‘Memory: The Origins of Alien’ — An Otherworldly Collaboration

Alexander Philippe’s new documentary explores the origins of Ridley Scott’s revolutionary science fiction film.

This year marks the 40th anniversary of “Alien,” and director Alexander O. Philippe is leading the festivities. On Oct. 4, Philippe’s new documentary “Memory: The Origins of Alien” was released, inviting fans to a behind-the-scenes look at the making of the classic film. 

Based on Dan O’Bannon’s original screenplay, “Alien” is a science fiction horror film that follows a starship crew as they come face-to-face with a deadly stowaway. Following the success of the film, the documentary explores the origin story of “Alien,” from first draft to production. 

The documentary features a series of people directly involved with the making of the film, and it covers the chronological process of the film’s production, introducing each person involved in this process and explaining the significance of their role. 

“Alien” was inspired by a variety of comic books and science fiction films, particularly the work of H.P. Lovecraft and H.G. Giger. “Memory” shows side-by-side comparisons of images and scenes from these foundational works that show their influence on the movie. 

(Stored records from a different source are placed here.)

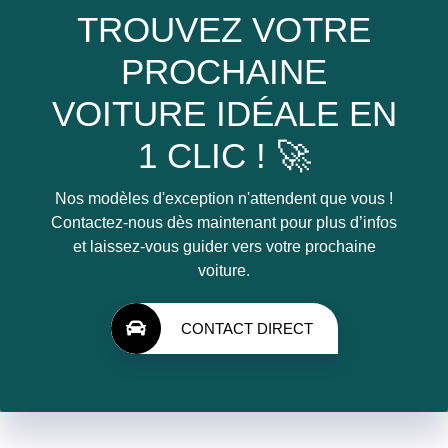
TROUVEZ VOTRE
PROCHAINE
VOITURE IDÉALE EN
1 CLIC ! 🚀
Nos modèles d'exception n'attendent que vous !
Contactez-nous dès maintenant pour plus d’infos
et laissez-vous guider vers votre prochaine
voiture.
CONTACT DIRECT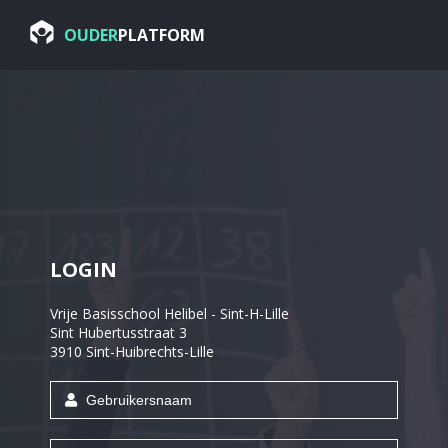
OUDER
PLATFORM
LOGIN
Vrije Basisschool Helibel - Sint-H-Lille
Sint Hubertusstraat 3
3910 Sint-Huibrechts-Lille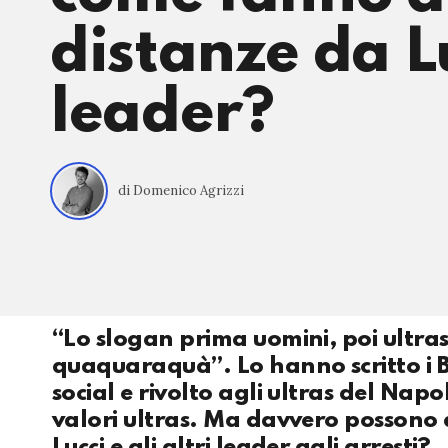
distanze da L
leader?
di Domenico Agrizzi
“Lo slogan prima uomini, poi ultras
quaquaraquà”. Lo hanno scritto i B
social e rivolto agli ultras del Napo
valori ultras. Ma davvero possono 
Lucci e gli altri leader agli arresti?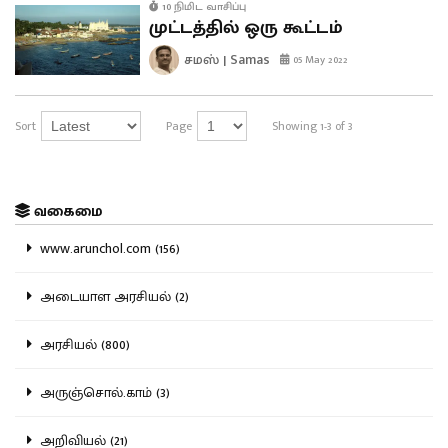
10 நிமிட வாசிப்பு
முட்டத்தில் ஒரு கூட்டம்
சமஸ் | Samas
05 May 2022
Sort
Page
Showing 1-3 of 3
வகைமை
www.arunchol.com (156)
அடையாள அரசியல் (2)
அரசியல் (800)
அருஞ்சொல்.காம் (3)
அறிவியல் (21)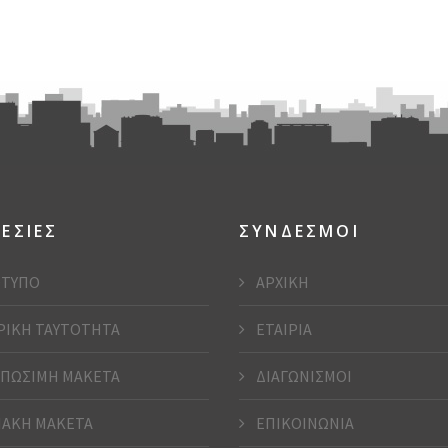
ΕΣΙΕΣ
ΣΥΝΔΕΣΜΟΙ
ΤΥΠΟ
ΑΡΧΙΚΗ
ΡΙΚΗ ΤΑΥΤΟΤΗΤΑ
ΕΤΑΙΡΙΑ
ΠΩΣΙΜΗ ΜΑΚΕΤΑ
ΔΙΑΓΩΝΙΣΜΟΙ
ΑΚΗ ΜΑΚΕΤΑ
ΕΠΙΚΟΙΝΩΝΙΑ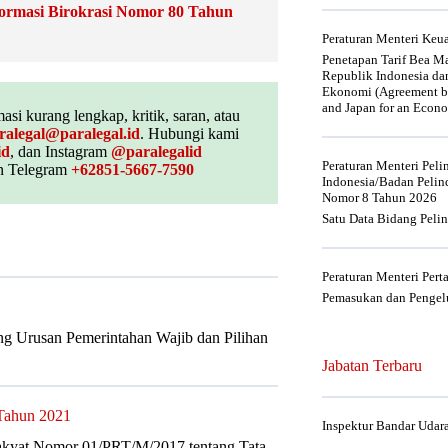
ormasi Birokrasi Nomor 80 Tahun
Peraturan Menteri Ke
Penetapan Tarif Bea Ma
Republik Indonesia da
Ekonomi (Agreement be
and Japan for an Econo
asi kurang lengkap, kritik, saran, atau
ralegal@paralegal.id
. Hubungi kami
id
, dan Instagram
@paralegalid
Peraturan Menteri Pel
 Telegram
+62851-5667-7590
Indonesia/Badan Pelin
Nomor 8 Tahun 2026
Satu Data Bidang Peli
Peraturan Menteri Per
Pemasukan dan Pengelu
g Urusan Pemerintahan Wajib dan Pilihan
Jabatan Terbaru
Tahun 2021
Inspektur Bandar Udar
akyat Nomor 01/PRT/M/2017 tentang Tata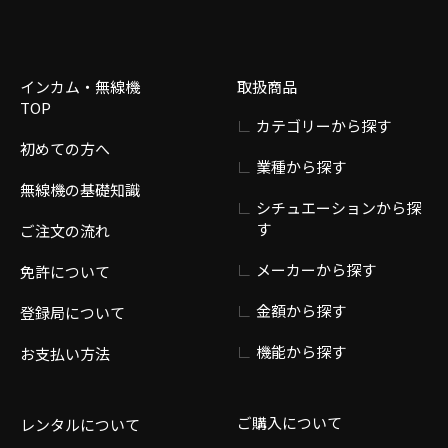
インカム・無線機
取扱商品
TOP
カテゴリーから探す
初めての方へ
業種から探す
無線機の基礎知識
シチュエーションから探
す
ご注文の流れ
メーカーから探す
免許について
金額から探す
登録局について
機能から探す
お支払い方法
ご購入について
レンタルについて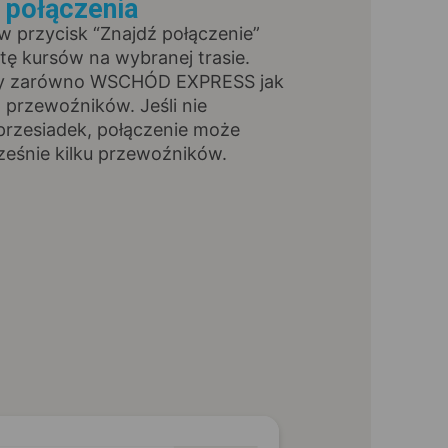
ź połączenia
 w przycisk “Znajdź połączenie”
stę kursów na wybranej trasie.
sy zarówno WSCHÓD EXPRESS jak
h przewoźników. Jeśli nie
przesiadek, połączenie może
ześnie kilku przewoźników.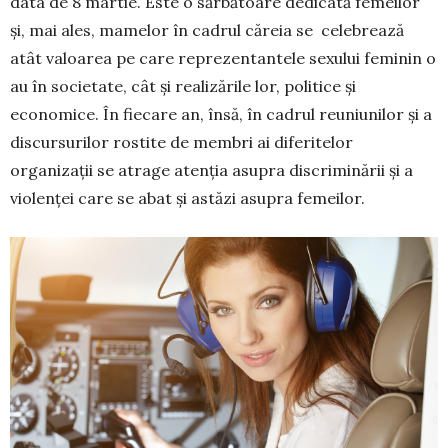
data de 8 martie. Este o sărbătoare dedicată femeilor
și, mai ales, mamelor în cadrul căreia se celebrează
atât valoarea pe care reprezentantele sexului feminin o
au în societate, cât și realizările lor, politice și
economice. În fiecare an, însă, în cadrul reuniunilor și a
discursurilor rostite de membri ai diferitelor
organizații se atrage atenția asupra discriminării și a
violenței care se abat și astăzi asupra femeilor.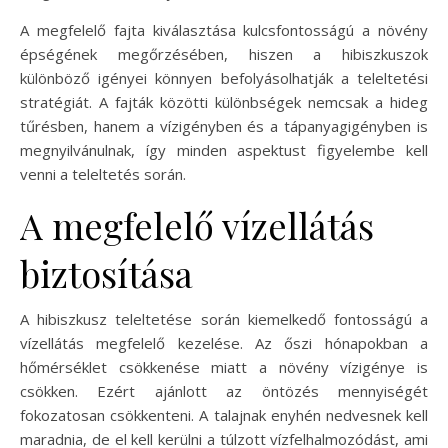
A megfelelő fajta kiválasztása kulcsfontosságú a növény
épségének megőrzésében, hiszen a hibiszkuszok
különböző igényei könnyen befolyásolhatják a teleltetési
stratégiát. A fajták közötti különbségek nemcsak a hideg
tűrésben, hanem a vízigényben és a tápanyagigényben is
megnyilvánulnak, így minden aspektust figyelembe kell
venni a teleltetés során.
A megfelelő vízellátás
biztosítása
A hibiszkusz teleltetése során kiemelkedő fontosságú a
vízellátás megfelelő kezelése. Az őszi hónapokban a
hőmérséklet csökkenése miatt a növény vízigénye is
csökken. Ezért ajánlott az öntözés mennyiségét
fokozatosan csökkenteni. A talajnak enyhén nedvesnek kell
maradnia, de el kell kerülni a túlzott vízfelhalmozódást, ami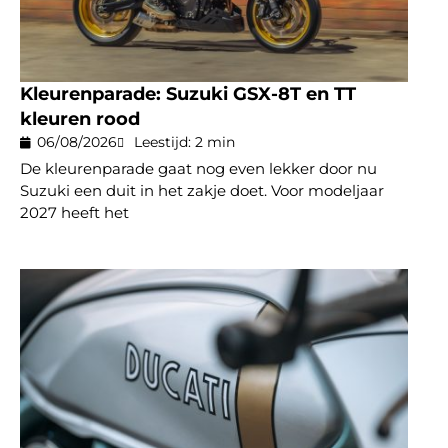
Kleurenparade: Suzuki GSX-8T en TT
kleuren rood
06/08/2026
Leestijd: 2 min
De kleurenparade gaat nog even lekker door nu
Suzuki een duit in het zakje doet. Voor modeljaar
2027 heeft het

There is also scattered commentary from a range of artists who highlight the implicit themes embedded into the movie. Political, social and economic factors of the 1970s had just as much of an impact as creative works. 

Given the success of “Alien,” it’s hard to imagine it struggling through production. The documentary emphasizes the difficulty in every step of the process through extensive interviews with the minds behind the film. It covers everything from writing the script to finding a director willing to take on the project.

Due to the lack of CGI at the time, the production crew had to go to great lengths to create the special effects, especially with the iconic chest-burster scene, a marvel of practical effects.

Philippe’s documentary thoroughly covers all of the aspects that went into the making of “Alien,” opening with O’Bannon’s humble beginnings and moving into the technical aspects of film production. 

It was interesting to see how O’Bannon built on his ideas until he was able to sell his product. The emphasis on his failures and later successes can serve as inspiration for people entering the business. 

It is definitely worth watching, though squeamish viewers should be warned about the amount of blood, guts and parasitic activity — yes, even in the documentary. 

Though “Memory” is targeted specifically at the “Alien” fan base, people who are interested in a career in film and television might find it quite educational. There are a lot of tips, tricks and techniques that could definitely come in handy in the future.